Resubmission 1708.07856v3 (10 November 2017)

Submission 1708.07856v2 (21 September 2017)

- Cite as: Anonymous, Report on arXiv:1708.07856v3, delivered 2017-11-14, doi: 10.21468/SciPost.Report.276

I thank the authors for their clarifications on section 4. Indeed, I was confused because of the symbol of an expectation value was used in the left hand side of Eq.(16).

Within the Lanczos step procedure (which is not size consistent), a real expectation value is evaluated.

Instead, here, the right hand side of Eq.(16) (which I believe is size consistent) does not correspond to an expectation value.

In this regard, the variational principle is lost and it is not clear whether the optimization procedure is stable and meaningful.

Is there always a finite value of alpha for which a variational energy is obtained?

I do not have particular problems with that, however, I would ask the authors to make a precise remark on this fact in the paper.

Moreover, I ask the authors to remove the $\langle ... \rangle$ symbol in Eq.(16) (and related equations) and use a different notation.

We would once again like to thank the referee for their review of our manuscript. We are happy to have clarified the point of confusion and again thank the referee for recommending its publication.

While the right hand side of Eq.(16) is still an expectation value, it is true that it is not directly measured in our VMC simulation. To make this point clear, we have taken the referee's suggestion and used a separate notation to differentiate between the theoretical operator which we are approximating with our perturbative expansion and expectation values which we measure directly in the VMC simulation.
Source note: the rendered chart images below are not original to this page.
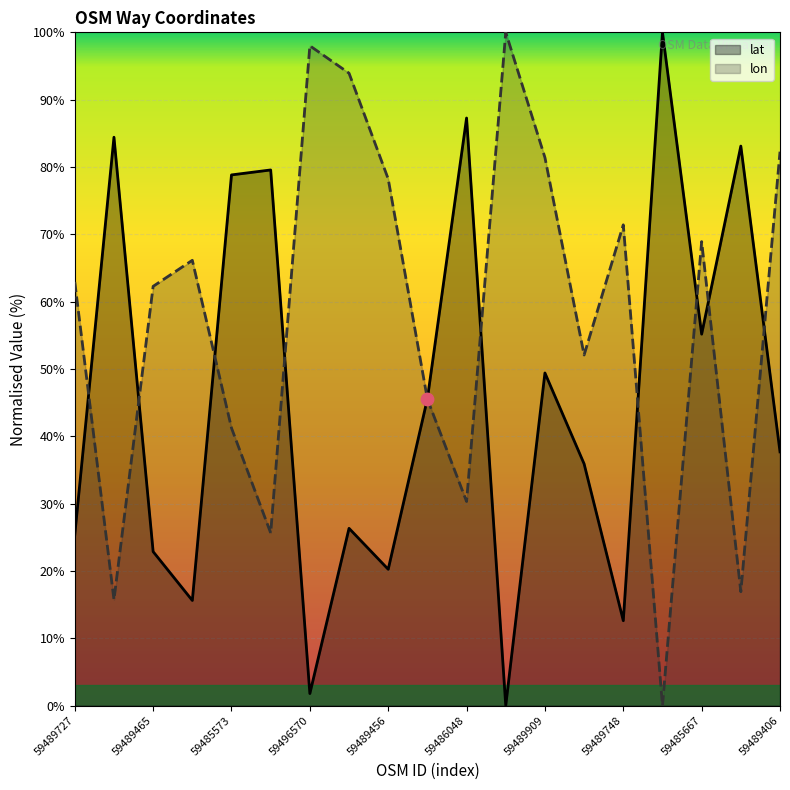

What are all the series names shown in the legend?

lat, lon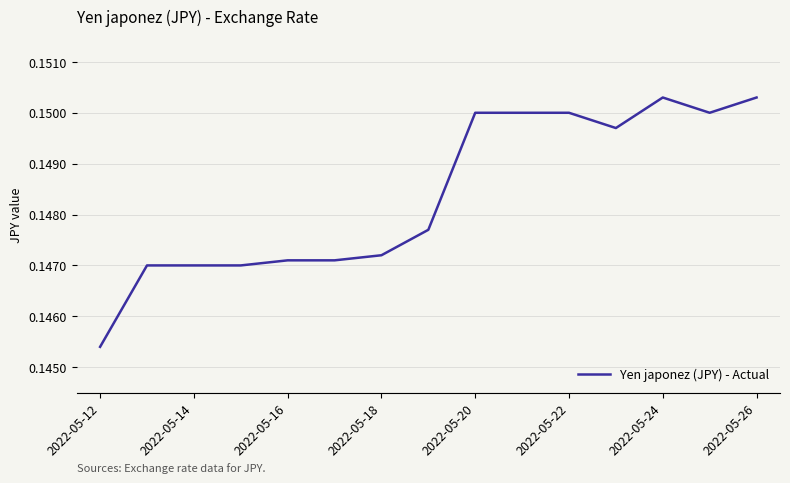

How many lines are shown in the chart?

1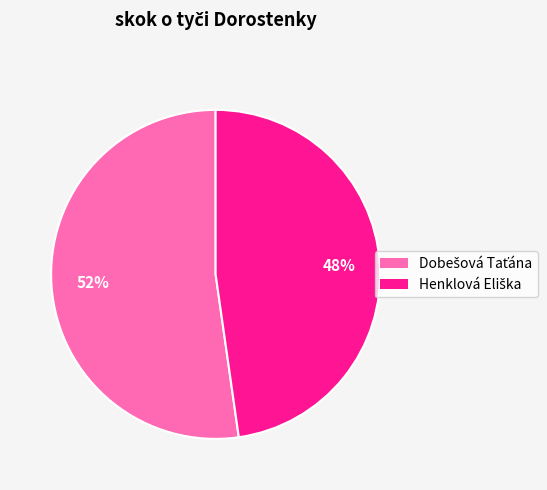

Is there any slice that represents more than half of the pie?

Yes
We have added a sentence to the manuscript explaining this distinction. We have also added several sentences clarifying that our method is only exact in the perturbative limit and may lead to results which are no longer variational for finite alpha.

Intended Changes:

1) We have changed the left hand side of Eq's (15) and (16) from $\langle \mathcal{O} \rangle$ to $\langle \langle \mathcal{O} \rangle \rangle$.

2) We have added the following sentences on Pg. 13:

"We use the symbol $\langle \langle \cdots \rangle \rangle$ to differentiate the theoretical operator expectation values in Eq's~(15) and (16) from expectation values we evaluate directly within the VMC simulation."

"Note that Eq.~(16) can not be measured directly within the VMC simulation, but instead can be measured approximately by expanding perturbatively in $\alpha$. As such, the results of our calculation are only variational up to the accuracy of the asymptotic expansion. "

As we have addressed the referee's remaining concerns, we believe the updated manuscript can now be published in its present form.

## Anonymous on 2017-11-11

Indeed, I must confess that I misunderstood their approach for the Lanczos step procedure.

I was confused by the expectation value on the left side of Eq.(16). Instead, the right side of this equation does not correspond to any expectation value over a variational wave function (in contrast to the Lanczos step technique).

This fact implies that the variational property for the energy is lost and the optimisation may lead to antivariational results.

I have nothing against this approach, but I ask the authors to add a clear remark on this property, possibly removing the symbol <O> from the left side of Eq.(16), and all subsequent equations.